There’s some truth to that, which is why it was so disheartening to see the liberal media go out of its way last weekend to confirm Trump’s cynicism. I’m thinking of the coverage given to an incident that occurred at the Lincoln Memorial in Washington on Friday when a group of Catholic schoolboys from Kentucky came face to face with an elderly Native American called Nathan Phillips. Video footage surfaced on Twitter of one of the schoolboys standing inches away from Phillips, seeming to smirk as the indigenous man banged a drum and chanted, and hundreds of journalists immediately expressed their disgust. It didn’t help that the boy was wearing a ‘Make America Great Again’ hat and he and his friends had just been on a pro-life march. Anne Helen Petersen, a ‘senior culture writer’ for BuzzFeed News, described the boy’s expression as ‘the look of white patriarchy’, while Kara Swisher, an opinion writer for the New York Times, compared him and his friends to ‘Nazis’. CNN’s Bakari Sellers suggested he should be ‘punched in the face’.
Phillips, who described himself as a Vietnam veteran, then gave several interviews that added fuel to the flames. The Catholic schoolboys were about to attack four black men, he told the Detroit Free Press, when he courageously came to their defense. ‘You see something that is wrong and you’re faced with that choice of right or wrong,’ he said. ‘There was that moment when I realized I’ve put myself between beast and prey. These young men were beastly and these old black individuals were their prey, and I stood in between them…’ According to Phillips, his ancient song, supposed to act like a soothing balm on the teenage ‘mob’, was drowned out by chants of ‘Build the wall, build the wall’. ‘It was ugly, what these kids were involved in,’ he said. ‘It was racism. It was hatred. It was scary.’

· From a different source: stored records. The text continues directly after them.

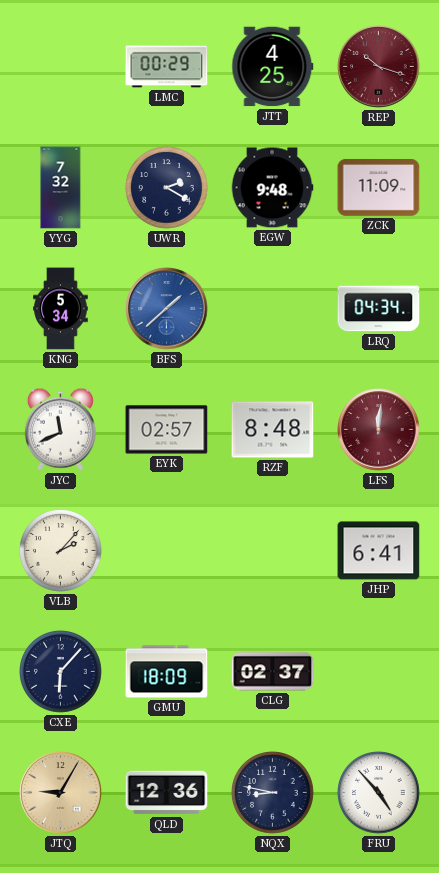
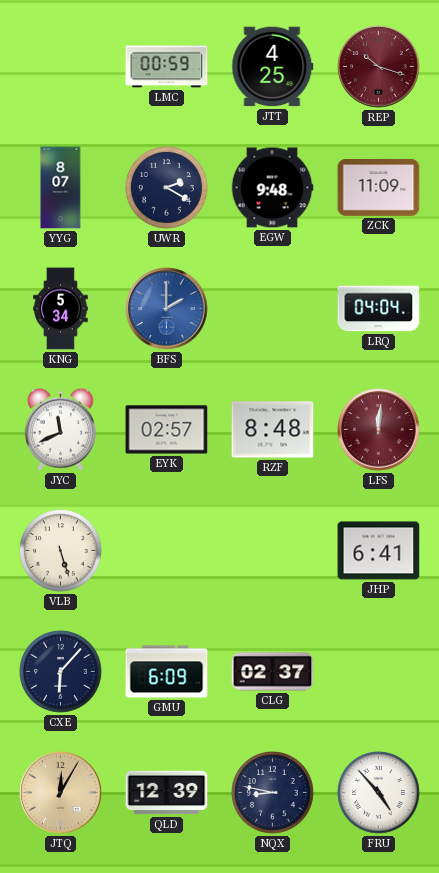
LMC: 00:29 -> 00:59
YYG: 7:32 -> 8:07
BFS: 1:38 -> 2:00
LRQ: 04:34 -> 04:04
VLB: 2:07 -> 5:27
GMU: 18:09 -> 6:09
JTQ: 9:05 -> 12:05
QLD: 12:36 -> 12:39
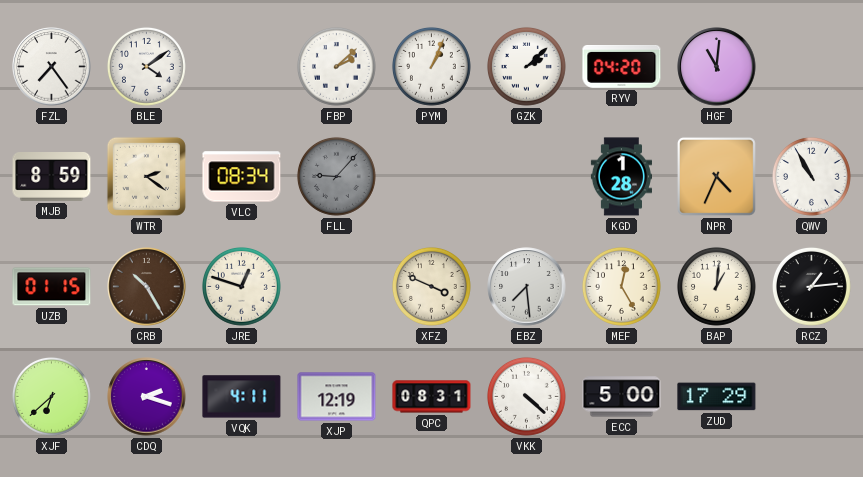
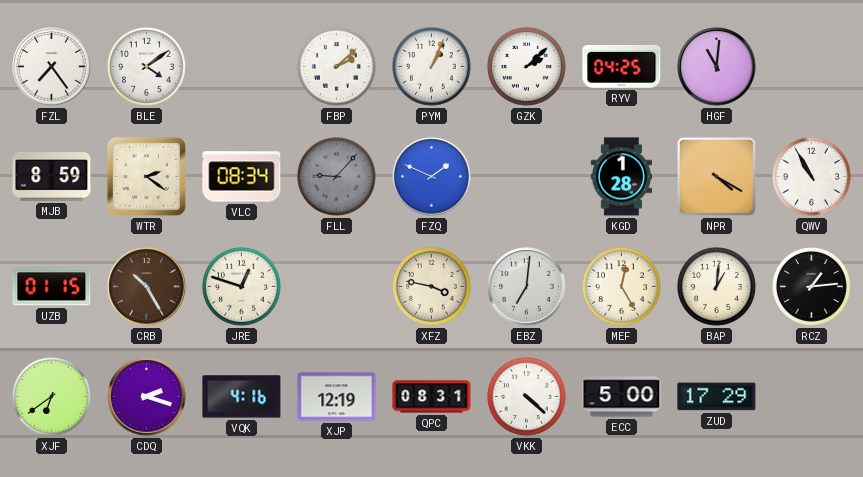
RYV: 04:20 -> 04:25
FZQ: none -> 1:49
NPR: 4:34 -> 4:20
XFZ: 3:49 -> 3:47
EBZ: 7:29 -> 7:01
XJF: 6:38 -> 6:39
VQK: 4:11 -> 4:16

Well, you can imagine how things escalated after that. Within hours, tens of thousands of people had taken to social media to vent their rage. One activist said all the boys should be locked in their school and burnt to death. The New York Times ran a story headlined: ‘Boys in “Make America Great Again” hats mob Native elder at indigenous peoples march’ and claimed ‘a throng of cheering and jeering schoolboys’ were ‘surrounding a Native American elder’. The Diocese of Covington in Kentucky issued a joint statement with the school condemning the students and apologizing to Phillips. ‘The matter is being investigated and we will take appropriate action, up to and including expulsion,’ they said.
Unfortunately, it all turned out to be ‘fake news’. More video footage soon came to light showing that the four ‘old black individuals’ were members of an extremist religious sect called the Black Hebrew Israelites. They accused the students of being ‘crackers’, ‘faggots’ and ‘pedophiles’ and racially abused a black boy, claiming his friends wanted to murder him and harvest his organs. They spat at the students and tried to goad them into attacking them. But the teenagers refused to take the bait.
This wasn’t the only piece of misinformation put out there by the media. Phillips wasn’t surrounded by a mob. On the contrary, he marched into the middle of the throng and got up in the face of the young man in the MAGA hat. All told, the boys behaved with remarkable restraint.
In fairness to the journalists who rushed to judgment, some of them have now deleted their tweets and apologized. But the damage is done. ‘The students of Covington have become symbols of Fake News and how evil it can be,’ Trump tweeted on Tuesday. Now when he accuses the liberal media of making up stories it is all too believable.
The irony is, by comparing these Catholic schoolboys to Nazis and urging people to punch them in the face, the journalists believed they were advancing the cause of social justice. But it is precisely this knee-jerk condemnation of Christian white males that will drive them into the arms of Trump. If he gets re-elected in 2020, we’ll know who to blame.